Bisnis.com, JAKARTA – Lembaga Riset Siber Indonesia Communication and Information System Security Research Center (CISSReC) menilai mundurnya pengesahan RUU PDP memberikan ketidakpastian hukum bagi masyarakat.
Chairman CISSReC Pratama Persadha mengatakan bahwa masyarakat yang datanya terus-menerus menjadi korban peretasan penyelenggaraan sistem dan transaksi elektronik (PSTE) tidak dapat berbuat lebih jauh untuk melindungi data pribadinya.
“Menuntut juga tidak bisa.

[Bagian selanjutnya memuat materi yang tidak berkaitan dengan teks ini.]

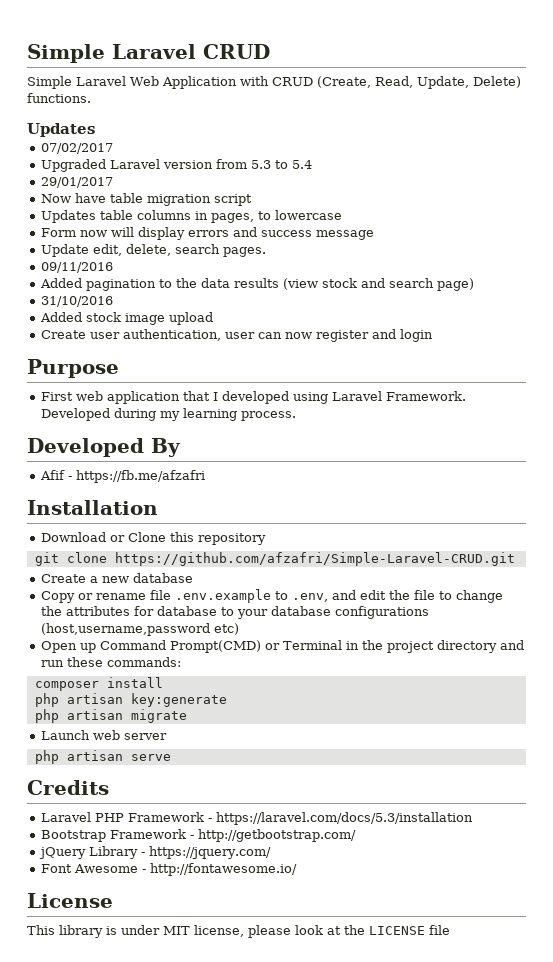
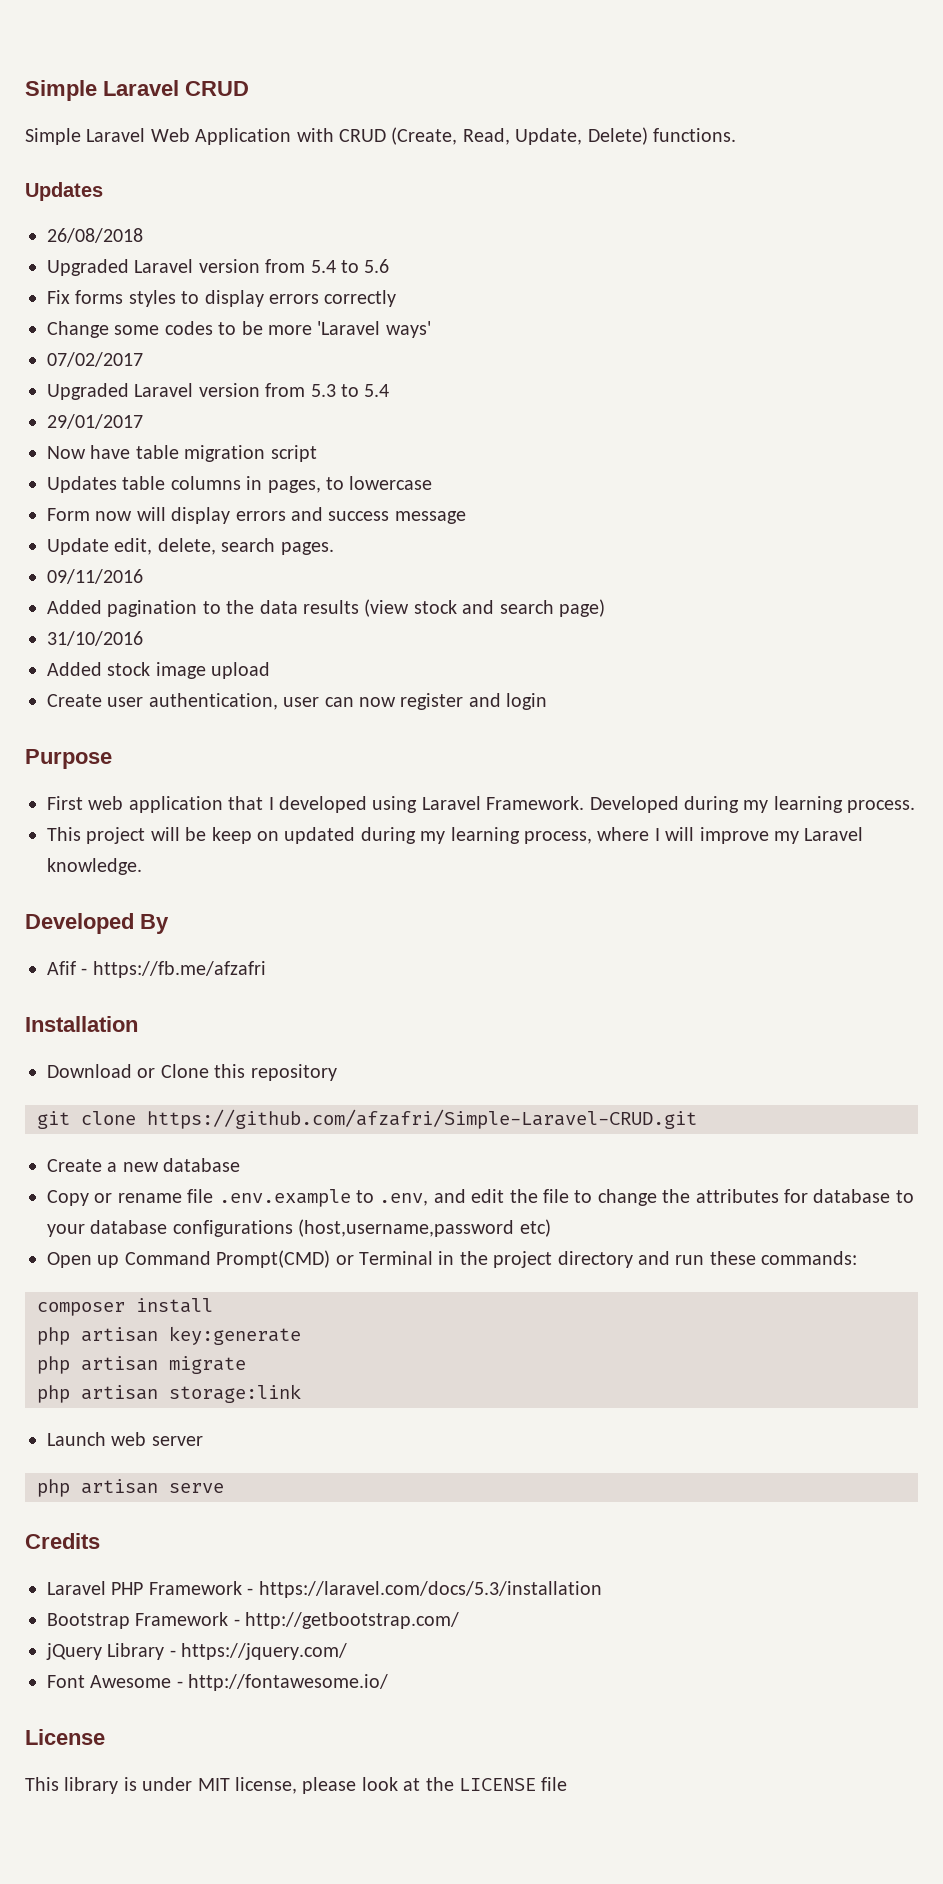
(95, 130) none -> [47,228,143,243] [47,259,390,276] [47,290,397,307] [47,321,431,338] // 26/08/2018 // Upgraded Laravel version from 5.4 to 5.6 // Fix forms styles to display errors correctly // Change some codes to be more 'Laravel ways'
(296, 416) none -> [47,827,864,844] [47,858,142,875] // This project will be keep on updated during my learning process, where I will improve my Laravel knowledge.
(187, 716) none -> [37,1384,301,1403] // php artisan storage:link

Karena di aturan yang berlaku sementara ini Permenkominfo no.20 tahun 2016 tidak ada pasal bagi masyarakat untuk menuntut PSTE. Maksimal hanya operasional PSTE dihentikan oleh Kominfo,” ujarnya saat dihubungi Bisnis, Kamis (12/11/2020).
Lebih lanjut, dia menjelaskan bahwa dari sisi PSTE juga tidak adanya kepastian, apakah kebocoran data pada sistem mereka ini menjadi tanggungjawab mereka atau tidak, sehingga ini berpengaruh pada nilai saham dan kepercayaan publik.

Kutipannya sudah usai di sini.